- Document text -
Disease-modifying Therapies (DMTs): A new class of treatments, such as monoclonal antibodies (e.g., Lecanemab), designed to target the underlying biological causes of Alzheimer’s rather than just managing symptoms.

E

Early-Onset Alzheimer’s: A form of the disease that affects people younger than age 65, often linked to the familial genes.

Executive Function: Higher-level mental skills including planning, focusing, and multitasking; these are often what the Clock Drawing Test evaluates.

F

FDG-PET: A type of PET scan that measures glucose metabolism in the brain to identify patterns characteristic of different dementia subtypes.

Familial Alzheimer’s Disease: A rare, genetic form of the disease linked to mutations in specific genes (APP, PSEN1, PSEN2) that typically presents with early-onset symptoms.

Frontotemporal Dementia (FTD): A type of dementia caused by progressive nerve cell loss in the frontal or temporal lobes, leading to significant changes in behavior, personality, and language.

G

General Practitioner (GP): A primary care physician who acts as the first point of contact and gatekeeper for dementia diagnosis, providing initial assessments and referrals to specialists.

Genotyping: The analysis of an individual’s DNA to identify specific genetic variations associated with dementia risk or causation.

H

Hidden Cost: The indirect economic impacts of dementia, such as the loss of income for family members who must reduce working hours or leave their jobs to provide care.

I

Informal Care / Informal Caregiver: Unpaid care provided by family members, spouses, or friends, which represents the vast majority of long-term support for people living with dementia.

J

Japanese Cognitive Function Test (J-Cog): A specialized cognitive assessment tool used to evaluate mental and functional status in specific research or regional contexts.

L

Lewy Body Dementia (LBD): A type of progressive dementia that leads to a decline in thinking, reasoning, and independent function due to abnormal microscopic deposits that damage brain cells.

Long-Term Care Insurance (LTCI): A specialized branch of insurance, found in systems like Germany and Singapore, that provides financial subsidies for daily living assistance and nursing care.

M

Memory Clinic: A specialized, often multidisciplinary center focused on the expert diagnosis, management, and treatment of dementia and cognitive disorders.

Mild Cognitive Impairment (MCI): An intermediate stage between normal aging and dementia where memory or thinking problems are noticeable but don’t yet prevent daily functioning.

Mini-Mental State Examination (MMSE): A 30-point standardized questionnaire used to measure cognitive impairment by testing orientation, recall, and attention.

- Given data -
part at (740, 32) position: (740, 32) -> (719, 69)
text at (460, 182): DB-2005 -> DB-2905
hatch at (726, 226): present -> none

- List of tasks -
[A] According to the dementia glossary, what age threshold defines Early-Onset Alzheimer's?
[B] Name every single-letter section heading in the dementia glossary, in order.
[C] Write a continuation of the dementia glossary, starting after its last entry.
The listing is separate material from the dementia glossary.

- Responses to the exercise -
[A] It affects people younger than age 65.

[B] E, F, G, H, I, J, L, M

[C]
Montreal Cognitive Assessment (MoCA): A cognitive screening tool designed to be more sensitive than the MMSE, particularly for identifying Mild Cognitive Impairment.

MRI Scan (Magnetic Resonance Imaging): A non-invasive technology using magnetic fields to produce detailed images of brain structure; used to assess brain atrophy and rule out secondary causes.

N

National Dementia Plan: A formal government strategy outlining a coordinated response to manage dementia diagnosis, care, research, and awareness at a national level.

National Health Insurance (NHI): A government-funded or regulated healthcare system providing universal or subsidized medical services to citizens.

Neuroimaging: The use of advanced techniques, such as CT, MRI, and PET, to visualize the structure and function of the brain for diagnostic purposes.

Neuroinflammation: The brain’s immune response to damage or protein buildup; while initially protective, chronic inflammation can accelerate neurodegeneration.

O

Out-of-Pocket Costs: Direct payments made by patients or their families for medical services, tests, or care that are not covered by insurance or public subsidies.

P

Preclinical Alzheimer’s: The stage where brain changes (like amyloid buildup) are present but no outward symptoms are yet visible.

S

Synaptic Loss: The destruction of synapses (the gaps where neurons communicate), which is often the strongest correlate to cognitive decline.

T

Tau Tangles: Twisted fibers of a protein called tau that build up inside nerve cells, destroying the cell’s transport system.

V

Vascular Dementia: The second most common type of dementia, caused by conditions that block or reduce blood flow to the brain, like strokes.